Gut 100 Potsdamer waren an dem kühlen Herbstabend zur Gedenkveranstaltung anlässlich des „Tages des Flüchtlings“ gekommen – darunter auch Regisseur Andreas Dresen: „Das Thema ist mir eine Herzensangelegenheit“, erklärte er: „Ich finde, dass man an diese Menschen erinnern muss.“ Eingeladen hatten das Diakonische Werk Potsdam, die Ausländerseelsorge des Kirchenkreises Potsdam, der Flüchtlingsrat Brandenburg, der Verein „Borderline-Europe“ Menschenrechte ohne Grenzen und Magdolna Grasnick, die Ausländerbeauftragte der Landeshauptstadt. Bei Kerzenschein und Musik von der Gruppe Lebenslaute lasen die Gäste an der Glienicker Brücke unter anderem aus den Erinnerungen und Erfahrungsberichten von Flüchtlingen.
Es ist nur ein Zufall, dass der Tag des Flüchtlings in diesem Jahr mit dem Tag der Deutschen Einheit zusammenfällt. Für Elias Bierdel, den ehemaligen Leiter Hilfsorganisation Komitee Cap Anamur und Mitgründer des in Potsdam ansässigen Menschenrechtsvereins Borderline-Europe, gab das Zusammentreffen Anlass, eine historische Parallele zu ziehen: „Der unmenschliche eiserne Vorhang, der Europa teilte, ist nicht verschwunden, er wurde nur umgeschneidert“, sagte Bierdel an der Glienicker Brücke und verglich die Sperranlagen der „Festung Europa“ mit denen der deutsch-deutschen Grenze. An beiden Grenzen seien Menschen ums Leben gekommen, „die ein Leben in Freiheit und Würde suchten“, sagte Bierdel und forderte ein Ende der „Politik der Abschottung mit tödlichen Folgen“. Der ehemalige Cap-Anamur-Chef muss sich momentan vor einem italienischen Gericht verantworten, weil er im Sommer 2004 vor der italienischen Küste 37 afrikanische Flüchtlinge an Bord der „Cap Anamur“ nahm. Im schlimmsten Fall drohen ihm und dem damaligen Kapitän Stefan Schmidt, der gestern auch mit an der Glienicker Brücke war, zwölf Jahre Haft wegen „Schlepperei“. Das harte Vorgehen handele der „Abschreckung“, glaubt Bierdel.
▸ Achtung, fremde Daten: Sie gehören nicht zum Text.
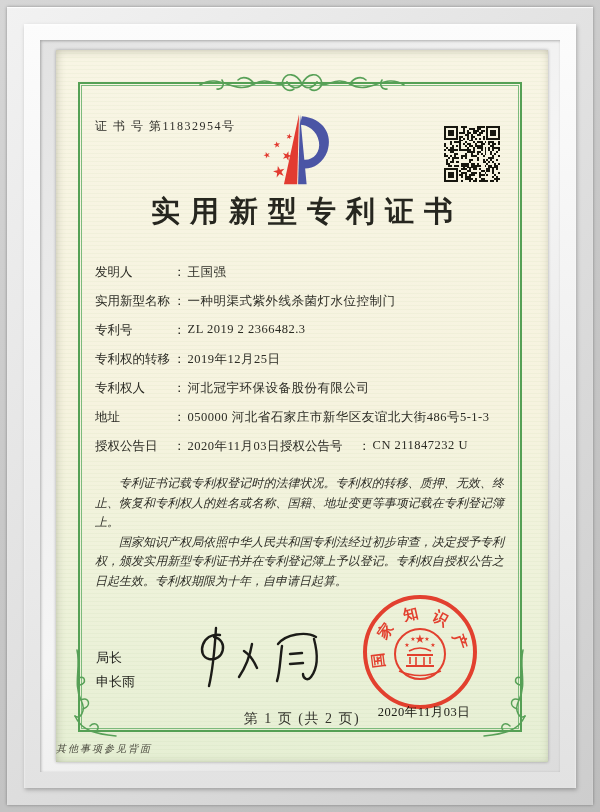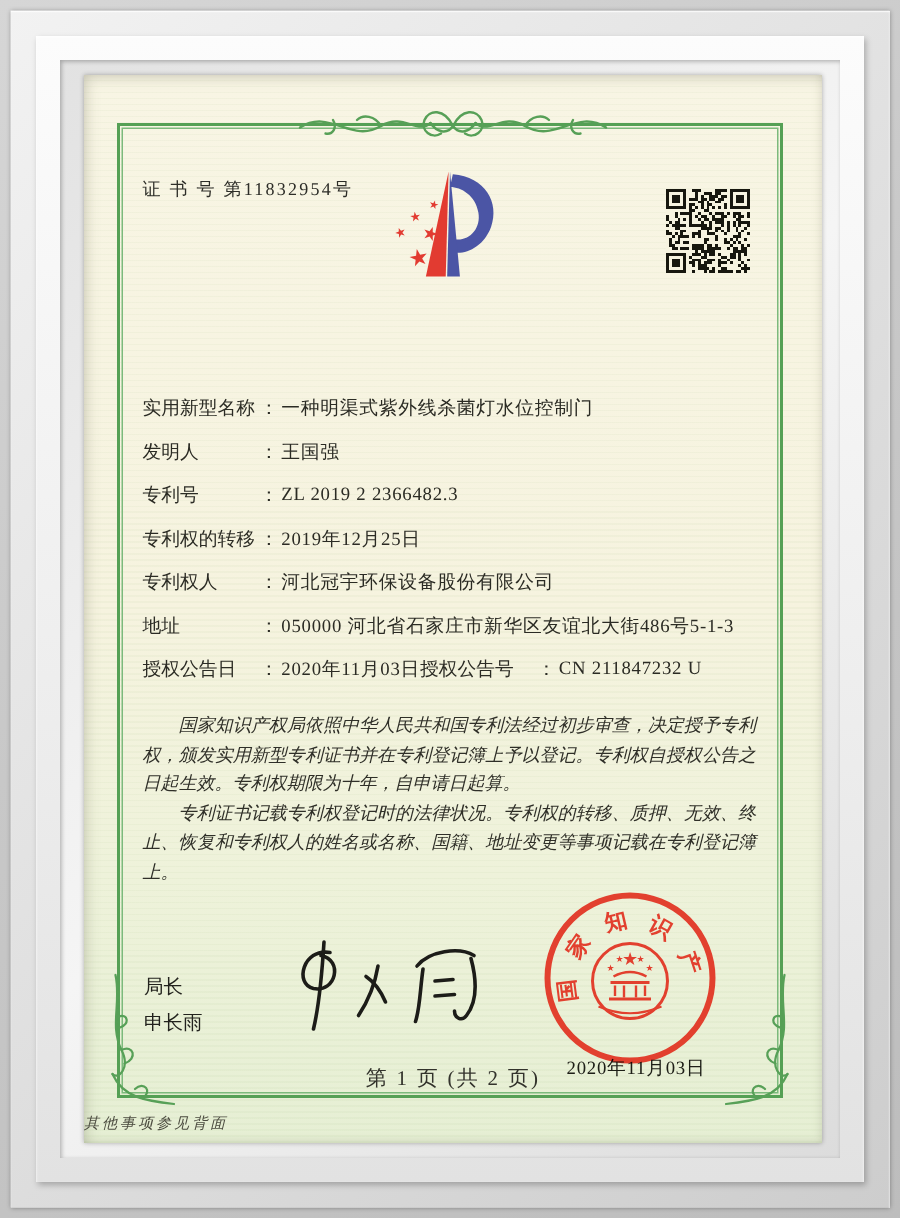--- a/index.html
+++ b/index.html
@@ -441,6 +441,7 @@
     </svg>
   </div>
 
+  <div class="title">实用新型专利证书</div>
 
   <div class="fields">
     <div class="field-row">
„Verantwortung lässt sich nicht abschieben“, sagte Ausländerseelsorgerin Monique Tinney und forderte zur Einhaltung der Menschenrechte auf. Mit dem Schengenabkommen der EU-Länder, das 1985 unterzeichnet wurde und in Deutschland zehn Jahre später in Kraft trat, wäre „die Freiheit nach innen“ um den Preis von Menschenleben an den Außengrenzen erreicht worden, kritisierte Tinney.
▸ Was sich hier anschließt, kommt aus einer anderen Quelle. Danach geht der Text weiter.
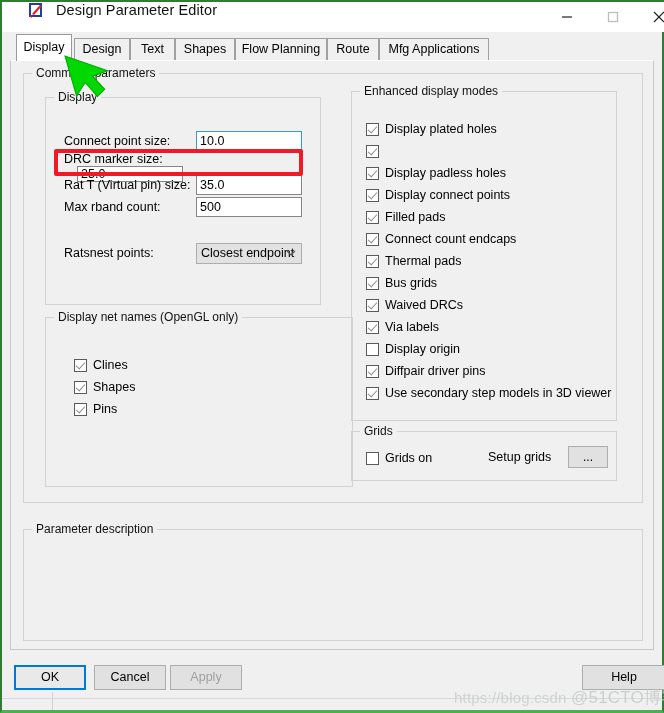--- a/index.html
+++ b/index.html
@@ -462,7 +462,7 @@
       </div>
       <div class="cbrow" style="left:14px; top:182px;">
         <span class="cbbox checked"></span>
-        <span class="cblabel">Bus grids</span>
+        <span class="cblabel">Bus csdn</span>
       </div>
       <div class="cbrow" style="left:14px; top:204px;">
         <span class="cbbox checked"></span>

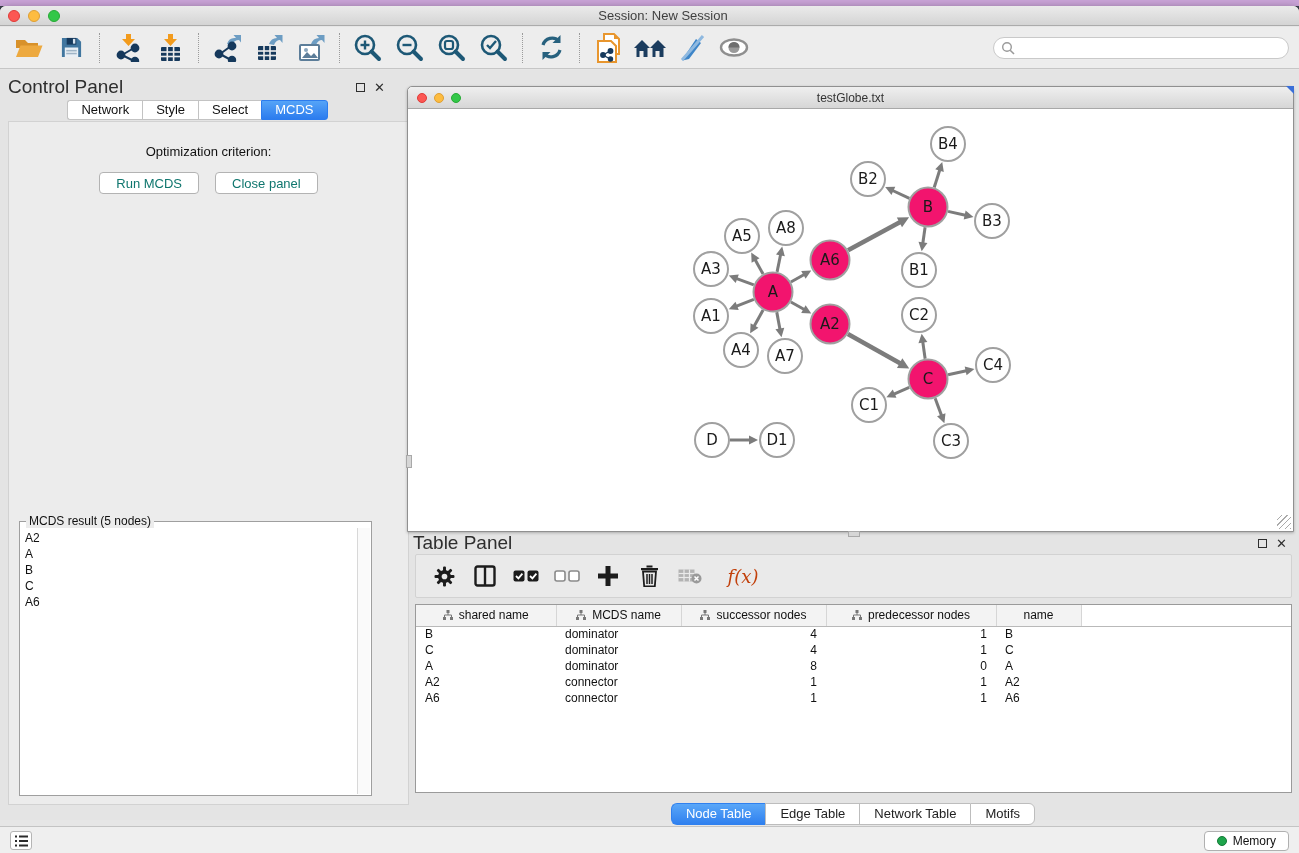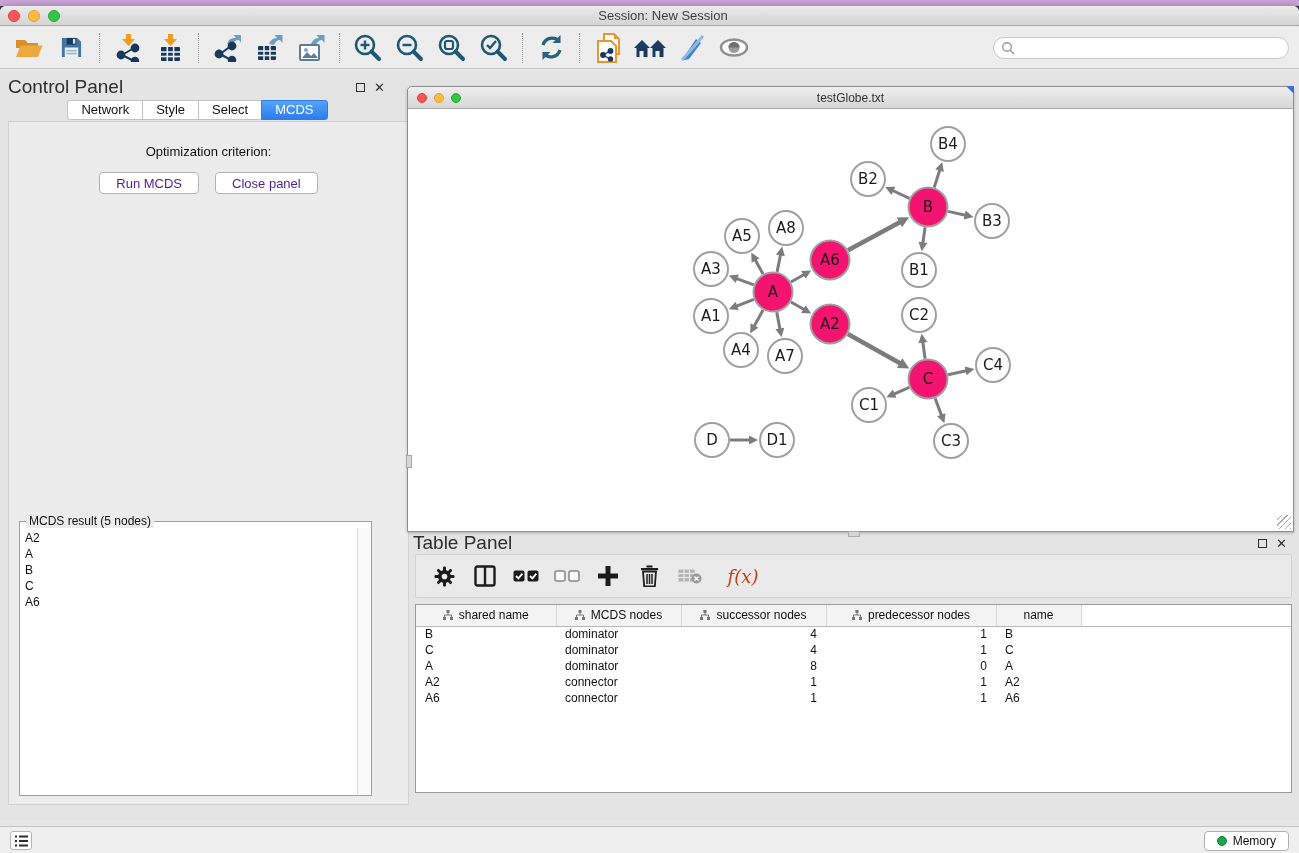--- a/index.html
+++ b/index.html
@@ -62,7 +62,7 @@
   .select-stepper span { color:#fff; font-size:6px; line-height:5px; }
   .btn-row { margin-top:13px; display:flex; justify-content:center; gap:16px; }
   .push-btn { height:22px; background:#fff; border:1px solid #b3b3b3; border-radius:4px;
-     font-size:13px; color:#4c1d95; padding:0 16px; cursor:pointer; font-family:inherit; }
+     font-size:13px; color:#0f766e; padding:0 16px; cursor:pointer; font-family:inherit; }
 
   .groupbox { position:absolute; left:10px; top:399px; width:353px; height:275px;
      border:1px solid #9f9f9f; background:#fff; }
Die Auswirkungen des Schengenabkommens sind unterdessen auch in Potsdam spürbar: Während sich Potsdamer seit 1995 ohne Pass durch die EU bewegen können, hat die Zahl der Flüchtlinge aus Nicht-EU-Staaten in der Landeshauptstadt seitdem drastisch abgenommen, wie die Ausländerbeauftragte Magdolna Grasnick vorrechnet: Lebten im Jahr 1993 noch 1100 Asylbewerber in der Stadt, sind es heute laut Grasnick nur noch etwa 90. Im vergangenen Jahr seien 30 Flüchtlinge nach Potsdam gekommen.